Patience is a virtue, but it isn’t one of mine. I’m impatient with anything that doesn’t move swiftly: queues, customer service, furniture assembly and meetings are at the top of my list. Waiting to be served I fidget or jingle keys, but when I catch myself, I offer a fake smile not to appear rude. Yet within me, a war is raging. I’ve learnt to stop, observe, and breathe. While this helps, it doesn’t stop the impatience rising the next time I am triggered.

It’s not a character trait I’m proud of. I worry that with the build up of pressure the cork with pop and the banshee will be released. The handful of people who have come face to face with this unbridled demon will attest to its horror. I’m impatient with almost everything, but most of all I am impatient with my own shortcomings. Yet there are situations where I act completely out of character and display the patience of Job.

Take a shamble of tangled wool for instance. Without the slightest hint of irritation, I search for the end of the yarn and slowly begin to trace the strand through one loop after another to set it free. I don’t tug or pull, display no frustration, just a clear focused mind to get the job done. I don’t profess to understand this inconsistency of my personality. I just see it as one of my more likeable quirks.  

I have learnt to unravel wool early. When a jumper became too small, my mother would unpick it. I had to sit, arms outstretched, shoulder width apart for the yarn to be wound around them.

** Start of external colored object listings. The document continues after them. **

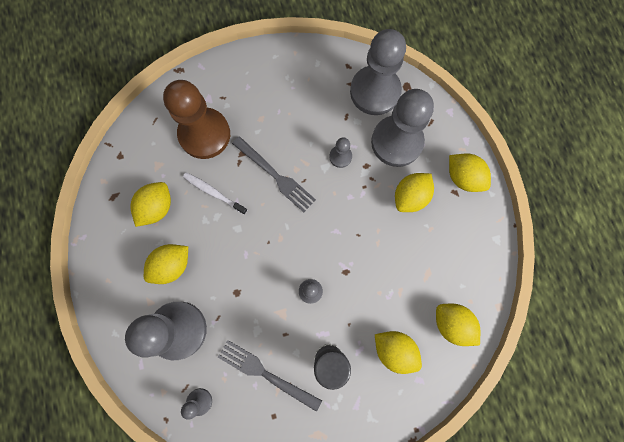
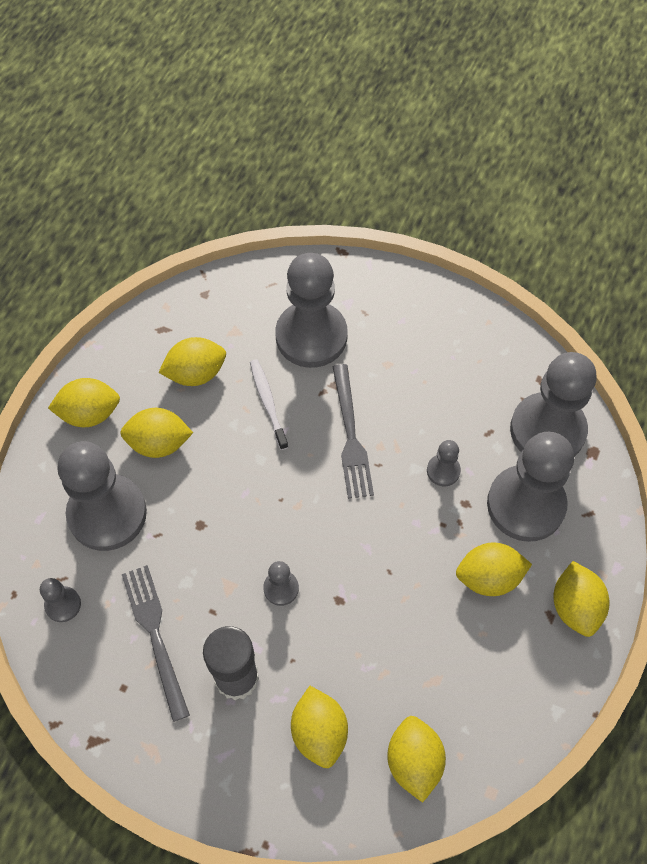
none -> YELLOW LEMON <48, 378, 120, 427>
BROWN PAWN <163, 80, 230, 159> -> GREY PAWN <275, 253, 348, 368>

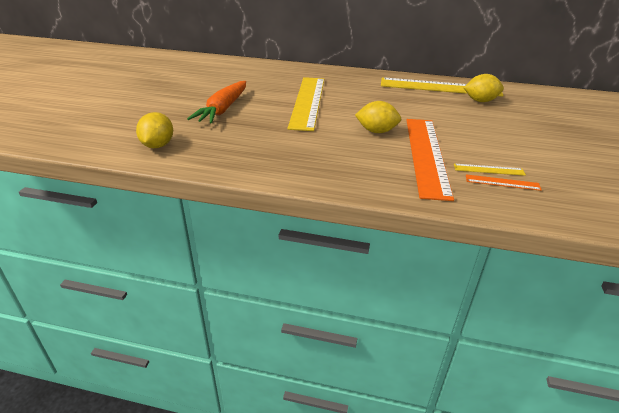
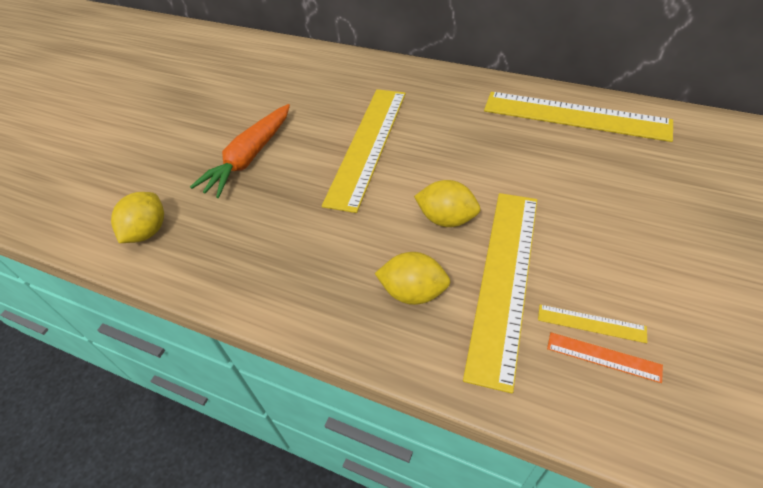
YELLOW LEMON <464, 74, 504, 102> -> YELLOW LEMON <375, 252, 451, 305>, shifted
ORANGE RULER <406, 119, 454, 201> -> YELLOW RULER <463, 193, 537, 393>

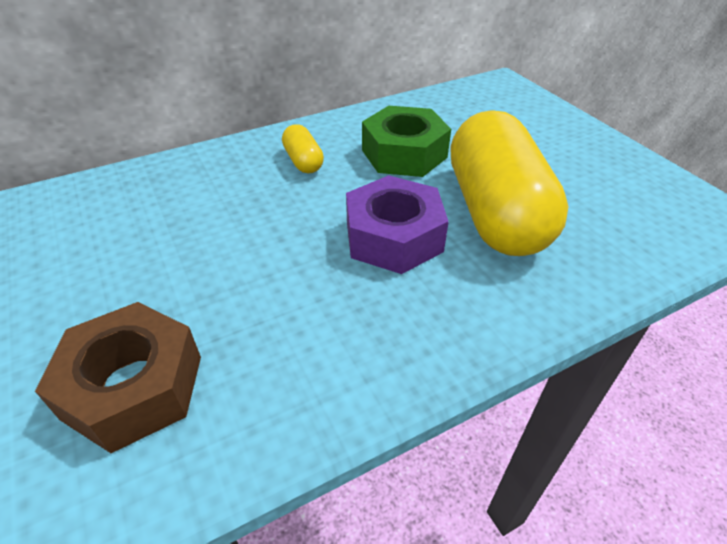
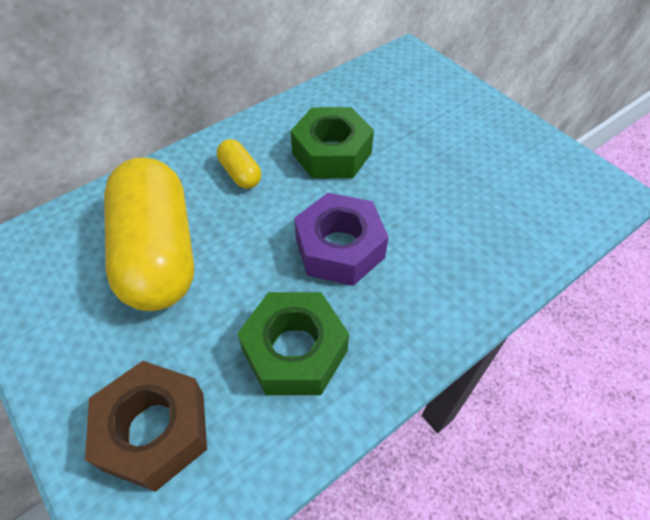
none -> GREEN NUT <237, 292, 349, 395>
YELLOW CAPSULE <450, 111, 569, 256> -> YELLOW CAPSULE <104, 157, 194, 311>, shifted

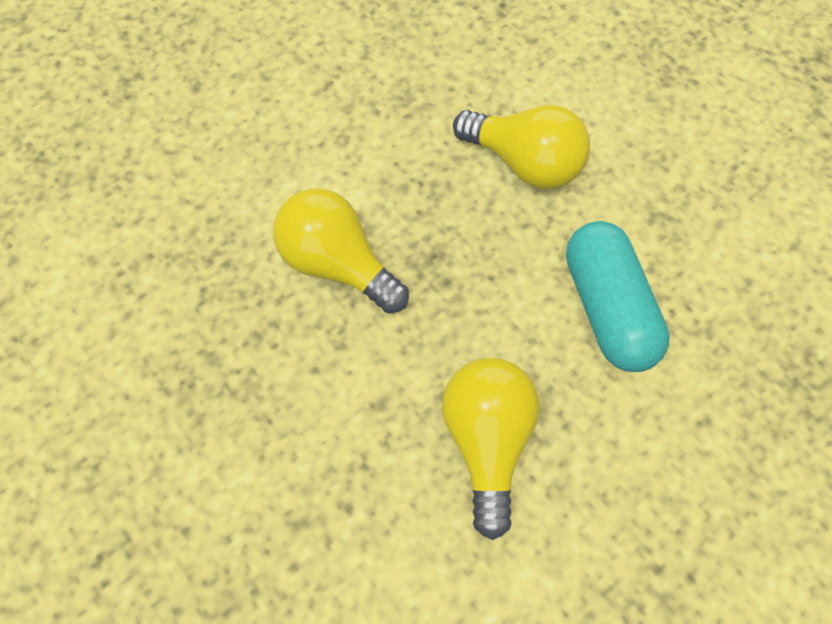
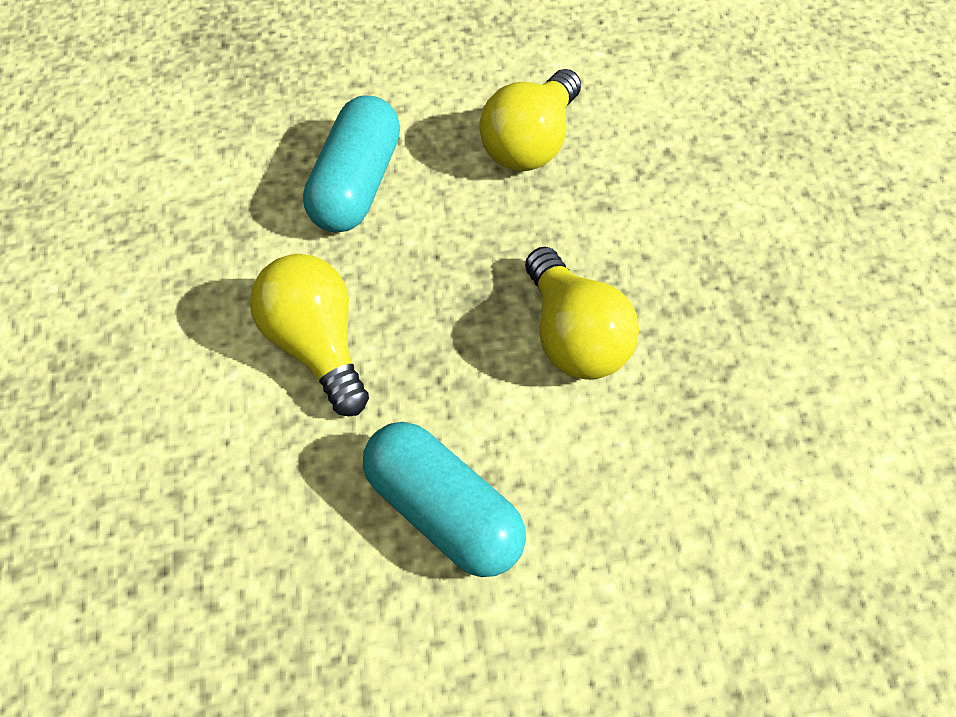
none -> TURQUOISE CAPSULE <363, 422, 526, 577>

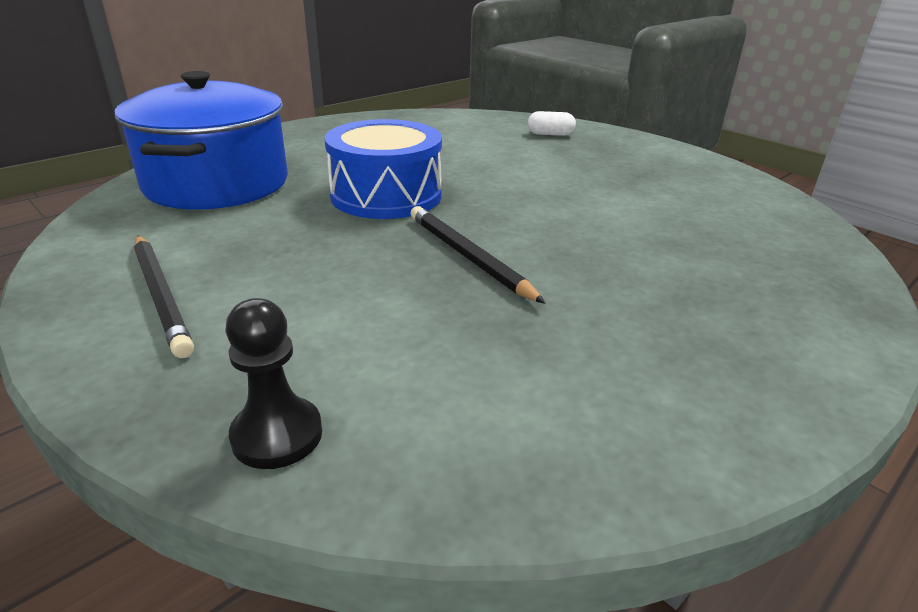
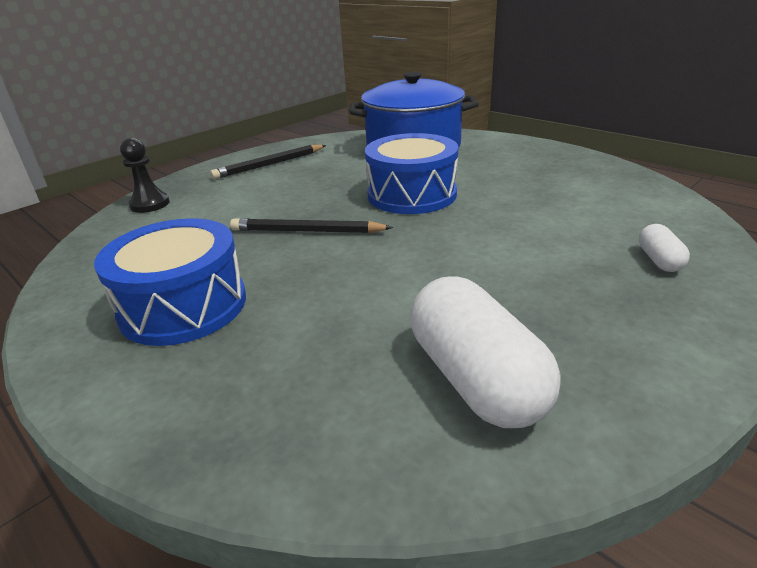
none -> BLUE DRUM <94, 218, 246, 346>
none -> WHITE CAPSULE <411, 276, 561, 428>
BLACK PENCIL <410, 206, 546, 304> -> BLACK PENCIL <230, 218, 393, 233>, 135 degrees counterclockwise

This helped to unkink the wool. I was told to stay still, keep the tension tight until the last strand was passed to me. I then laid the wool down carefully and began to roll it into balls, so my mother could knit me a new garment.

All this came to mind this morning when I was greeted with yarn from one end of the lounge to the other. I looked at the culprit but recognised it was my fault. I should have known. My dog finds wool irresistible, and in the past, I have found dismembered skeins winding through the kitchen and out the doggie door, as if attempting a futile escape.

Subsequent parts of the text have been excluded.